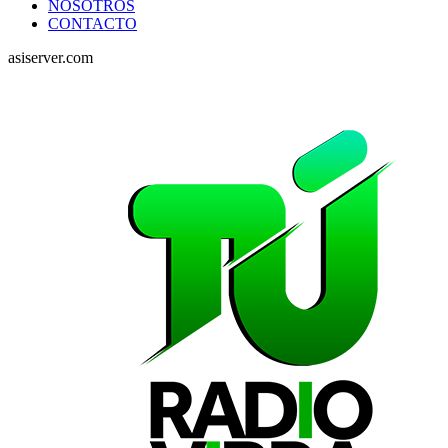
NOSOTROS
CONTACTO
asiserver.com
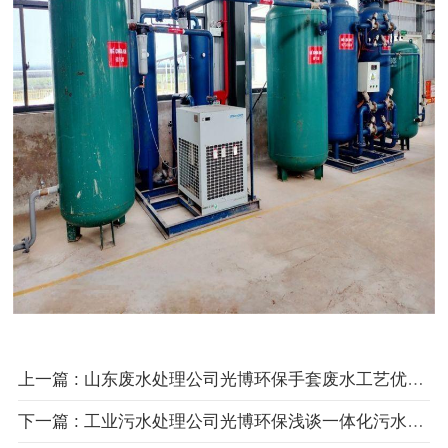
上一篇
: 山东废水处理公司光博环保手套废水工艺优化方案——破解高浓度污染物处理难题的技术路径
下一篇
: 工业污水处理公司光博环保浅谈一体化污水处理工程：小型污水站建设的高效适配方案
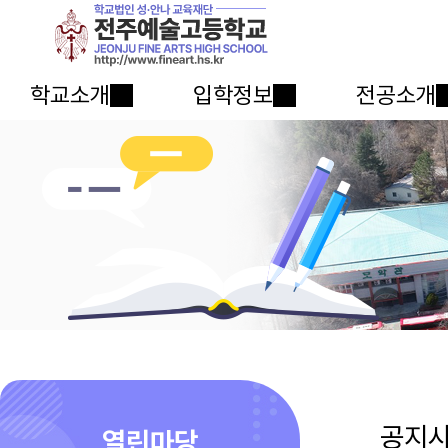
학교소개
입학정보
전공소개
공지
열린마당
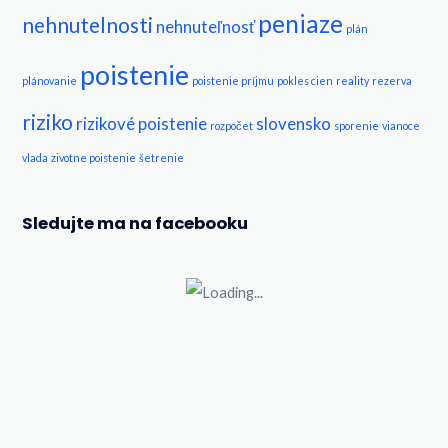
peniaze
nehnutelnosti
nehnuteľnosť
plán
poistenie
plánovanie
poistenie príjmu
pokles cien
reality
rezerva
riziko
rizikové poistenie
slovensko
rozpočet
sporenie
vianoce
vlada
zivotne poistenie
šetrenie
Sledujte ma na facebooku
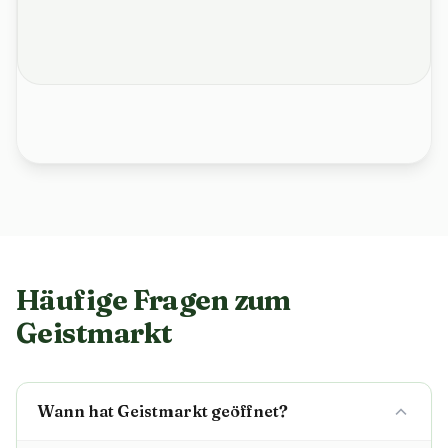
Häufige Fragen zum
Geistmarkt
Wann hat Geistmarkt geöffnet?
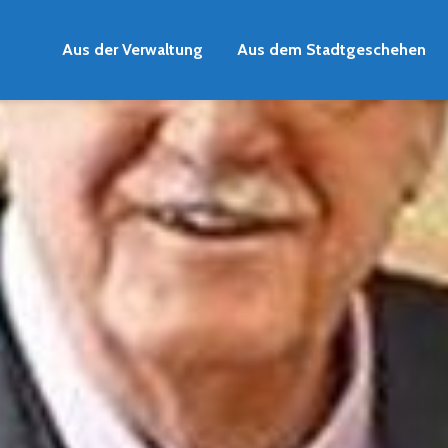
Aus der Verwaltung
Aus dem Stadtgeschehen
____
TO DO: Reprint all the data above verbatim, excluding pictures.

YOUR SOLUTION:
NOSOTROS
CONTACTO
asiserver.com
上一篇
: 山东废水处理公司光博环保手套废水工艺优化方案——破解高浓度污染物处理难题的技术路径
下一篇
: 工业污水处理公司光博环保浅谈一体化污水处理工程：小型污水站建设的高效适配方案
학교소개
입학정보
전공소개
공지
열린마당
peniaze
nehnutelnosti
nehnuteľnosť
plán
poistenie
plánovanie
poistenie príjmu
pokles cien
reality
rezerva
riziko
rizikové poistenie
slovensko
rozpočet
sporenie
vianoce
vlada
zivotne poistenie
šetrenie
Sledujte ma na facebooku
Häufige Fragen zum
Geistmarkt
Wann hat Geistmarkt geöffnet?
Aus der Verwaltung
Aus dem Stadtgeschehen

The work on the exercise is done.